Though I picked up no spark of intelligent life, there was something else here which I could not explain—a sensation of a hovering just beyond my range of conscious search. It was a feeling I had never known before save in one place, and there I had good reason to expect such. In the highest lands of Yiktor the Thassa have their own places. Once, legend tells us, we were a settled people even as the lowlanders are today. We knew the confinement of cities, the rise of permanent walls ever about us.
Then there came a time when we made a choice which would change not only those alive to make it then, but the generations born to follow them—to turn aside from works made by hands to other powers, invisible, immeasurable. And it was the choice of those faced by such a splitting of the life road to take that which favored mind over body. So gradually it was less and less needful for us to be rooted in one place. Possessions had little meaning. If a man or woman had more than he needed he shared with the less fortunate.
We became rovers, more at home in the lands of the wilds than those which had held our forefathers rooted. But still there were certain sacred sites which were very old, so old that their original use had long since vanished even from the ancient tales. And these we resorted to on occasions when there was a need that we gather for a centering of the power—for the raising up of an Old One, or a like happening.
These sites have an atmosphere, an aura, which is theirs alone. So that they come alive while we abide there, welcoming us with a warmth of spirit as restoring as a draft of clear water is to a man who has long thirsted. And this feeling—of vast antiquity and purpose—was something I well knew.

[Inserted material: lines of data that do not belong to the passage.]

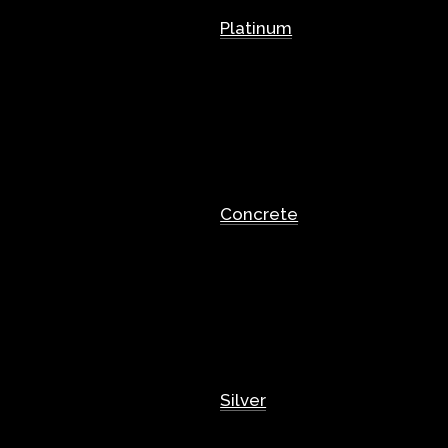
Platinum
Concrete
Silver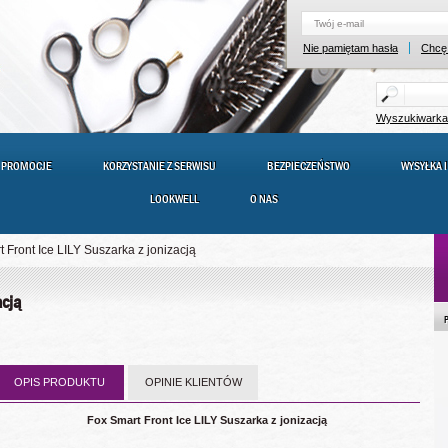
Nie pamiętam hasła
Chcę 
Wyszukiwark
PROMOCJE
KORZYSTANIE Z SERWISU
BEZPIECZEŃSTWO
WYSYŁKA I
LOOKWELL
O NAS
 Front Ice LILY Suszarka z jonizacją
acją
OPIS PRODUKTU
OPINIE KLIENTÓW
Fox Smart Front Ice LILY Suszarka z jonizacją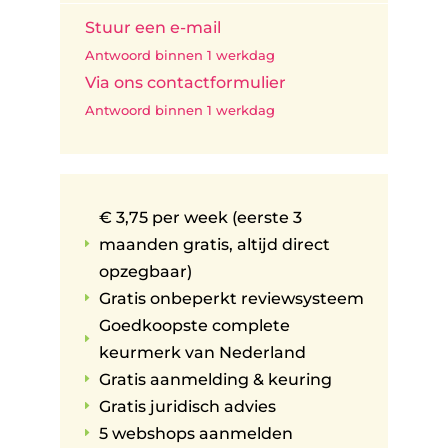
Stuur een e-mail
Antwoord binnen 1 werkdag
Via ons contactformulier
Antwoord binnen 1 werkdag
€ 3,75 per week (eerste 3
maanden gratis, altijd direct
E
opzegbaar)
Gratis onbeperkt reviewsysteem
E
Goedkoopste complete
E
keurmerk van Nederland
Gratis aanmelding & keuring
E
Gratis juridisch advies
E
5 webshops aanmelden
E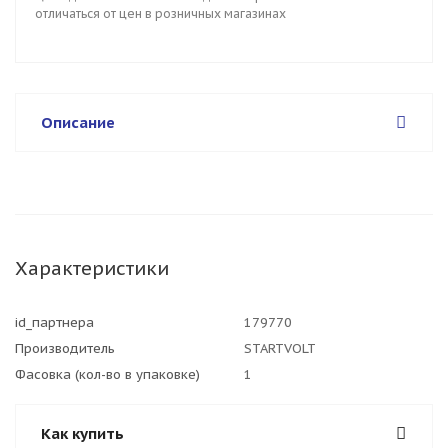
отличаться от цен в розничных магазинах
Описание
Характеристики
id_партнера
179770
Производитель
STARTVOLT
Фасовка (кол-во в упаковке)
1
Как купить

But here– Why did I have something of the same sensation—of an old, old thing with a kernel of meaning, a meaning I did not understand? It was as if I had been presented with a record roll which must be learned, yet the symbols on it were so alien they sparked no meaning in my mind. And this feeling haunted me whenever I made the rounds of our improvised landing field. Yet never could I center it in any one direction so that I might explore further and discover the reason of its troubling. I felt it only as if it were part of the dry, grit-laden air, the bitter wind wailing in the rocks.

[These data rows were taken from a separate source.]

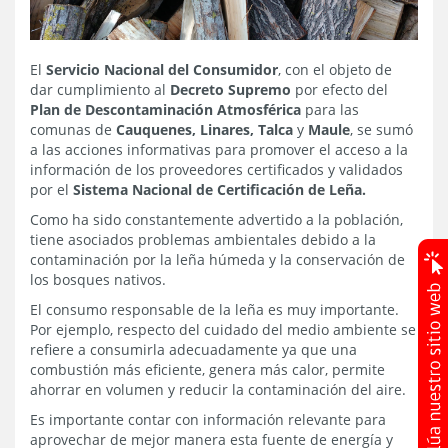
El
Servicio Nacional del Consumidor
, con el objeto de
dar cumplimiento al
Decreto Supremo
por efecto del
Plan de Descontaminación Atmosférica
para las
comunas de
Cauquenes, Linares, Talca
y
Maule
, se sumó
a las acciones informativas para promover el acceso a la
información de los proveedores certificados y validados
por el
Sistema Nacional de Certificación de Leña.
Como ha sido constantemente advertido a la población,
tiene asociados problemas ambientales debido a la
contaminación por la leña húmeda y la conservación de
los bosques nativos.
El consumo responsable de la leña es muy importante.
Por ejemplo, respecto del cuidado del medio ambiente se
refiere a consumirla adecuadamente ya que una
combustión más eficiente, genera más calor, permite
ahorrar en volumen y reducir la contaminación del aire.
Es importante contar con información relevante para
aprovechar de mejor manera esta fuente de energía y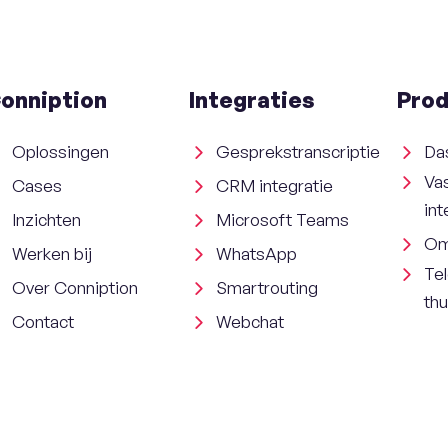
onniption
Integraties
Prod
Oplossingen
Gesprekstranscriptie
Da
Va
Cases
CRM integratie
int
Inzichten
Microsoft Teams
Om
Werken bij
WhatsApp
Tel
Over Conniption
Smartrouting
th
Contact
Webchat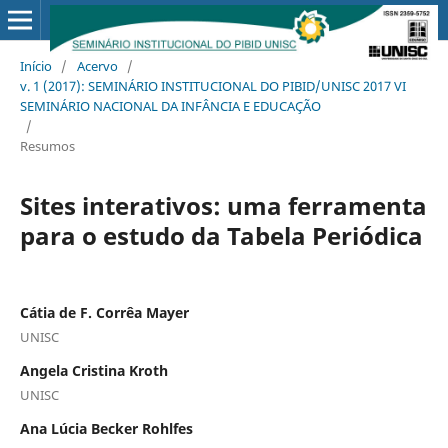
Início
/
Acervo
/
v. 1 (2017): SEMINÁRIO INSTITUCIONAL DO PIBID/UNISC 2017 VI
SEMINÁRIO NACIONAL DA INFÂNCIA E EDUCAÇÃO
/
Resumos
Sites interativos: uma ferramenta
para o estudo da Tabela Periódica
Cátia de F. Corrêa Mayer
UNISC
Angela Cristina Kroth
UNISC
Ana Lúcia Becker Rohlfes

I was not the only troubled one, but that which occupied the minds of my companions was a different matter. That the priest had triggered the device which had brought about our disaster they knew. The device itself had been found, and in a surprising place. For a careful search had led them to the Throne of Qur. First they thought that what they sought would be within the crate which covered that. But that was not so. They fully exposed the Throne and discovered nothing. Then they began a careful search, inch by inch, of the piece itself, using their best detector. Thus Lidj had uncovered a cavity in the towering back. Pressure upon two of the gems there had released a spring. Within was a box of dull metal.